Only the bravest of the clan ventured out when daylight came. Of those brave souls, nearly half retreated almost immediately to the safety of the cave, all the color drained from their faces. They hurried to the back and spoke in frightened whispers. Those who tarried outside a little longer were no less disturbed when they returned. They trod back in with their arms held out to their sides, a glistening black liquid dripping from their bodies. Their eyes, wide and fearful, stood out in stark contrast with the murky fluid that stained their faces. They sought immediately to clean the liquid from their flesh. Some of them claimed it made their skin tingle, others that it made their thoughts spin, as if they were drunk.

Khronos was the last to return.

His mother and mate stared at him as he drew near, clutching one another like frightened children. Ona reached out to him when he approached. "What is that black fluid?" she asked, but he ignored her. He ignored them both.

Instead, he strode to the far corner of the cave where Wali kept her bedding, his movements slow and purposeful, his countenance carefully controlled. Squatting beside the old woman's hearth, he looked at her gravely and said, "Tell me what you know, crone."

Fearful of her brutal leader, Wali had drawn back from Khronos when he approached her, but when she saw that he did not mean to chastise her for speaking foolishly before, she leaned forward and ran her fingers down his cheek.

"Know? I know nothing," she said, examining the dark fluid. She rubbed it between finger and thumb, tasted it, then pulled a face and spit it out. "I feel…" she said.

"So what do you feel?" Khronos pressed her impatiently.

"What I felt before!" the crone said defiantly. Then she looked frightened of him again and shrank away.

"You said Death had been born into the world," Khronos said.

"Yes, can't you feel it?"

He didn't answer immediately, then said in a low voice, "Yes, I feel it."

The old woman sat forward. "What does it look like outside?"

"The sky is dark and it is raining mud. There are trees fallen over as far as the eye can see. There are… animals… lying dead on the ground. Many animals. The birds have fallen from the sky. Far in the east, beyond the gray hills, there is a column of black smoke stretching from the earth to the heavens, as if from a great fire."

Wali covered her mouth with her knuckled hand, eyes bulging.

"It is Death," she whispered fiercely, her entire body trembling. "Death has come to devour the world!"

He questioned her some more, but that is all that she would say. It was all that she could say, he finally decided. She might feel, but she did not know, and so he rose with a grunt of irritation and returned to the mouth of the cave.

He stood there, watching black raindrops splash into black puddles. Not all the nearby trees had fallen over. Some of the nearer ones still stood, but he could see them lying on the hills further away. More and more of them were fallen the further away he looked.

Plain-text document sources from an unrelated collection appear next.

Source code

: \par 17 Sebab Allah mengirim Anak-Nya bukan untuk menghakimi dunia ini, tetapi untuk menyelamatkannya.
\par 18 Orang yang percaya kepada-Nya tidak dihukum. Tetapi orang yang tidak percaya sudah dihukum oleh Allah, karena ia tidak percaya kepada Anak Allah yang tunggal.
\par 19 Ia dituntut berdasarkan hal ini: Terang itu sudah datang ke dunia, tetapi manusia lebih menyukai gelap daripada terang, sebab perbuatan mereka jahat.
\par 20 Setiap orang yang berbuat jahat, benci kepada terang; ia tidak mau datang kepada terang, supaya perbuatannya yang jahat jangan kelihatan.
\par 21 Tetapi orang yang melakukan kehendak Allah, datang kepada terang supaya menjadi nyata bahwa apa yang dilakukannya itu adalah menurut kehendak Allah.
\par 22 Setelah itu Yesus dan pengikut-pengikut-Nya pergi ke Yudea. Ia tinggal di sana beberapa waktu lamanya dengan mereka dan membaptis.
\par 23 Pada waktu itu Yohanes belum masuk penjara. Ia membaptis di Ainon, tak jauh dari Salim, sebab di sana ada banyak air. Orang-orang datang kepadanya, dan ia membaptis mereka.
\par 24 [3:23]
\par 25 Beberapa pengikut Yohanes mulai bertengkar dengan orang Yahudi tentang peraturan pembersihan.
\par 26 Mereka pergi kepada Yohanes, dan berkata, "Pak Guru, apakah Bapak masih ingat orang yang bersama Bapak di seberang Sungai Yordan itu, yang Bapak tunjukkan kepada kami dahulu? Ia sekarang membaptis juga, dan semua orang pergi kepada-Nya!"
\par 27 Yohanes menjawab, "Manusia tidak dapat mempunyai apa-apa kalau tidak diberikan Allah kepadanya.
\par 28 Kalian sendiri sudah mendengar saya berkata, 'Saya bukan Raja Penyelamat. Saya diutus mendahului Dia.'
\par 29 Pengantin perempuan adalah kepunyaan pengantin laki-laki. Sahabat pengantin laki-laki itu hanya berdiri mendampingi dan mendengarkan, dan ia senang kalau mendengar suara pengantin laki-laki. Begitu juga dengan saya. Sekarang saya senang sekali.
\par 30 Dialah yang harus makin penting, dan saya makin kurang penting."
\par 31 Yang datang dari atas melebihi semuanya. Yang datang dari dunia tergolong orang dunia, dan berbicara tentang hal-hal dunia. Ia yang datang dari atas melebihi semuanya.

He could not see the column of black smoke from the entrance of the cave. The entrance of the cave did not face in that direction, but that was probably a good thing. If the opening of the cave had been pointed in the direction of the black column, all of the clan probably would have perished the night before.

Khronos did not know this. Like Wali, he only felt it.

What he felt was some nameless dread in his belly, something separate from his shock at the destruction the daylight had revealed. He had felt this dread once before, when he was out hunting on his own one day and realized a large tiger was stalking him. The predator had not given itself away. It had not made a sound. Khronos had suddenly just known it was there, creeping through the underbrush toward him, close enough to pounce, and he had bolted up a tree like a monkey, his heart stuttering in his chest. The fear he shared with Wali that morning was like that. He felt some dread beast stalking him, something filled with a terrible intent. He felt that it threatened his people in some way, that it threatened the whole world, but he also felt that he must see it.

See it and, perhaps, make war on it.